Remember when you first met your spouse? For many people it was love at first sight. Remember going out on dates with him/her and feeling all sorts of funny butterflies in your stomach? In my case, we were inseperable. All I ever wanted to do was to hang out with my then boyfriend (who is now my husband). It was like I could think of no one else. Why is it that after so many years of marriage, tons of couples seem to lose that butterfly feeling? It is probably safe to say that many couples do not feel the flutter in their stomachs when they see their beloved walk through the door after a long day at work. How do you go back to that puppy love feeling? Now, I have to say because you feel butterflies in your stomach and you cannot stop thinking about someone, does not actually mean you love them. I believe there is a difference between being in lust, being in love, and loving someone.
Lust is self explanatory. It is a superficial craving for someone. Lust will wear off quickly once the other person’s appearance or simple circumstances change. Being in love often entails liking someone and having this overhwelming feeling (or butterfly effect) when you see or think about the person. People can fall out of love as fast as they can fall in love. I think it is simply a temporary feeling. But real love does surpass everything else. Love is the action. It is wanting to stand by a person’s side even though they irritate the freaking crap out of you. It is wanting to call off work to tend to your feverish partner. It is knowing all their dirty little secrets (and filthy filthy habits) but still being able to overlook them. It is wanting to grow old and grey with this flawed annoying human being. It is wanting to share your secrets, wanting to forgive that person when he/she wrongs you and wanting to make it right when you know you are at fault. That my friends, is my definition of love.

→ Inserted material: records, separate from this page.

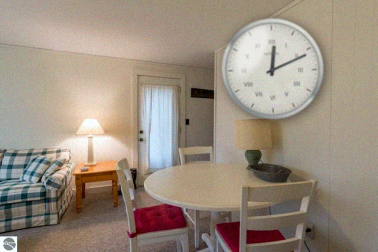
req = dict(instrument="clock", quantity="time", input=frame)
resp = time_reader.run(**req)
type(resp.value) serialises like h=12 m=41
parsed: h=12 m=11
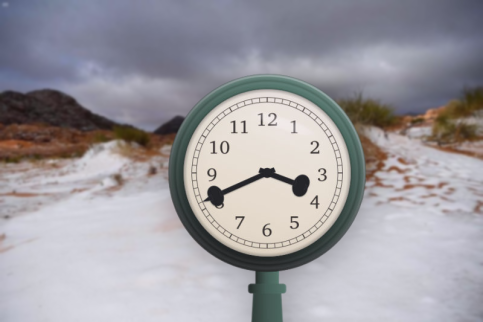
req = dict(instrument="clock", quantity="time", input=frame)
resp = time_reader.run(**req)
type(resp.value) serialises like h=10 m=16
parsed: h=3 m=41
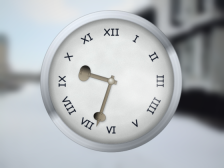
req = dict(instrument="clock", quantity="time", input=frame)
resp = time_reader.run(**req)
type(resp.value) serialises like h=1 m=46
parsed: h=9 m=33
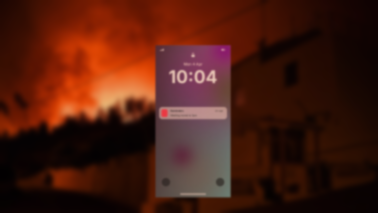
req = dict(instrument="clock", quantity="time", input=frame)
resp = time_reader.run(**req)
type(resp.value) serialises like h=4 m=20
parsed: h=10 m=4
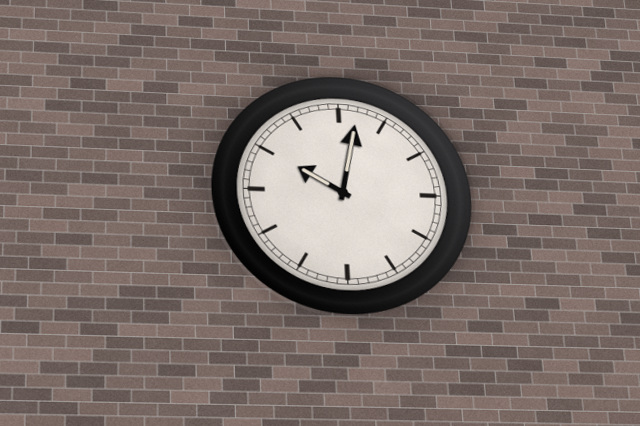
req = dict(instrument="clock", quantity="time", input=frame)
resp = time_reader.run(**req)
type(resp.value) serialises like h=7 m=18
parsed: h=10 m=2
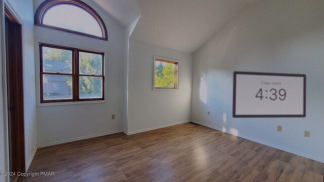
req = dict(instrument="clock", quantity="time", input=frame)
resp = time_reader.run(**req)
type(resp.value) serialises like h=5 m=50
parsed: h=4 m=39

Now every marriage needs a healthy dose of lust, being in love and of loving. But how do we get back to the butterfly effect? I think it is staying open with one another, making sure each person is getting exactly what he or she needs from the relationship and trying to figure out why you fell in love all those years ago. If we can keep those magical moments in mind at all times and remember what used to make our tummies turn and tickle, then we are set. The magic can stay lit if we can continue to excite the other spiritually, intellectually and otherwise. The magic will grow when we continue to remember how to talk to the other with respect, kindness and overlook insignificant foolishness. I like to say, “Treat your husband like he is a man you are trying to date and treat your wife like a hot girl you are still trying to get.” This wonderful cat and mouse game should never end. Know each other’s buttons and stay away from them. Go on adventures together, solve arguments as fast as possible. Apologise even if it means biting your tongue off. Make him smile for no reason at all. Buy her gifts and do cute things just because.
The bottom line is this. Love is an action and true love is hard work. You must fight each day to maintain the love. Nurture it like a plant. If you water it, it will grow and become fruitful. Now go out there and make your connection a lasting one.